Patrick doesn't opt out as much and actually tends to taunt me with news that he "reawwy drank blue Gatorade" at a friend's house or from the school cafeteria.
"I did," he says tilting his head to the side with a resigned grin.
"Nothing but chemicals and no value to those muscles," I say trying to appeal to his ego and a budding interest in being really "muscle-y."
But I think this is all actually ok. He has a choice. He knows it, and while he does eat Nerds from a birthday party or covet an insanely large lollipop at a local store, he is aware that these things aren't good for him. One afternoon when he was trying to goad me into a gumball aperitif after a grocery store run, he insisted, "I won't act crazy from the dye. I promise."
"Yes you will," I say.
"Yeah, Mom, you're right," he said after about three more attempts at begging.
He knows he gets cranky from the sugar or the dye or both. He does know it's not good for him. He's conscious.
Patrick tries new foods and even ate chicken curry with vegetables two nights ago. He only ate a little, but he tried, too.
So, all is blissful, right? Not so much. There are daily setbacks to Fresh Mouth. But this is a living, breathing, changing way of living and breathing and eating. It's organic in and of itself. Day by day. Meal by meal. Bite by bite.
So even this week we had setbacks. Dinner last night went like this ...
"I'm a carnivore. I can't eat vegetables," Aidan says when I dole out green beans.
"What?" Dirk says.
"Yeah, vegetarians eat only vegetables and not meat.

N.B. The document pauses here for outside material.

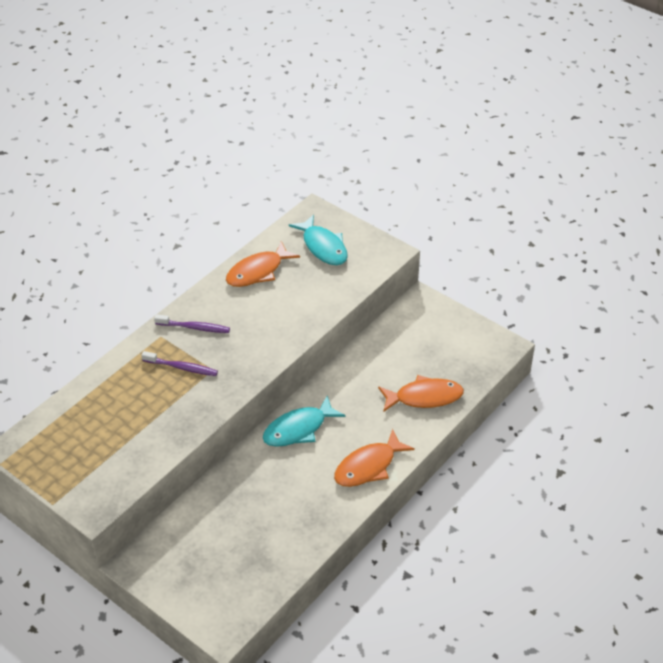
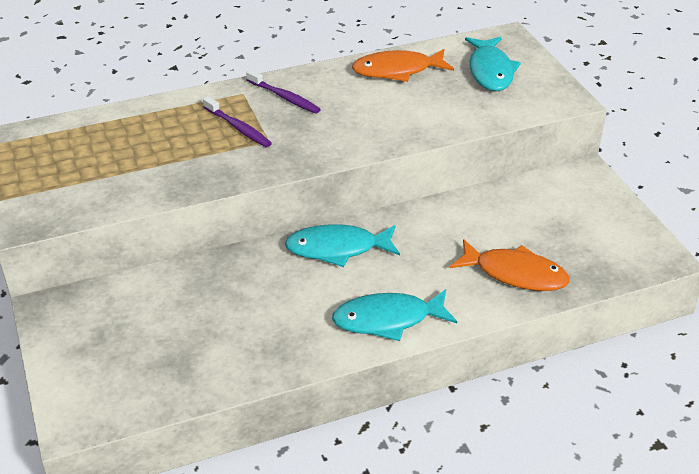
camera: 30 degrees right, 5 degrees down
(368, 466) = (388, 320): orange fish -> turquoise fish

Carnivores eat meat, no vegetables. I'm a carnivore. So, I can't eat vegetables. I'm not a vegetarian. I eat burgers."
Dirk looks at me, and I want to go under the table and stab my eye out with a fork.

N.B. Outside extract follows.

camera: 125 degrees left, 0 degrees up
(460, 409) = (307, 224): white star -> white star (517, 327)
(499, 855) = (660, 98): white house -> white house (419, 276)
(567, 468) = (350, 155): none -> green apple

"Are you teasing us, Aidan?" I ask.
He doesn't answer.
"Being a vegetarian does mean you don't eat meat. You're right. But being a carnivore doesn't mean you don't eat vegetables," Dirk says. "They're not mutually exclusive."
"I don't know about that," he says as if this were up for debate.

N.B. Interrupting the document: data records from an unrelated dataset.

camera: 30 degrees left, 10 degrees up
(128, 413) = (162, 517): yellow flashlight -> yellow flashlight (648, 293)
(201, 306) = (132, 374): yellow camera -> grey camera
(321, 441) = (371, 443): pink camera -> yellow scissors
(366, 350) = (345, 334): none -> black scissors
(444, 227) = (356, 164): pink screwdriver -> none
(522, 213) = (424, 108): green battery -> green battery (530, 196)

He eats a green bean. We move on.
And then Patrick ends the meal with, "Can I have that cupcake I got for my birthday?"
People you love the most can be the biggest life saboteurs, and a dear loved one who will remain nameless on this blog (you know who you are) sent Patrick the ultimate anti-Fresh Mouth birthday present - a gigantic cupcake box filled with candy from FTD. (See the saccharine photo above.) My Fresh Mouth jaw dropped when we opened the box.
"Woaa," Patrick said when we saw the contents.
"Yikes," Aidan said.
I let Patrick have one piece and put the rest out of reach.
When he asked for candy after dinner, I simply said no.
He cried. I held my ground. Sometimes the iron fist of insistence on a parent's end is the only way to go. I offered applesauce, and he opted for nothing else.
What does all this mean for a kid and food and eating in this era, in this country?
I read a line from a book of food essays today called Feed Me edited by Harriet Brown that said, "In modern-day America, feeding yourself is an act of bravery."
It's bravery. Certainly with mercury and salmonella and processed food and an endless barrage of bad choices, there is a need for biting bravely.
It's also about perseverance. Day by day. Bite by bite. Give kids and yourself the best you can. Every time. There are always setbacks and recipes for disaster. You just have to educate the carnivore and redirect the sugar fiend. A lot.
Swallow. Breathe deeply. Start over. And over. And over.
Nugget o' the Moment: "That's a long time, but Fresh Mouth is a good idea, Mom. It is." - Aidan when I tell him it's been a year since we started.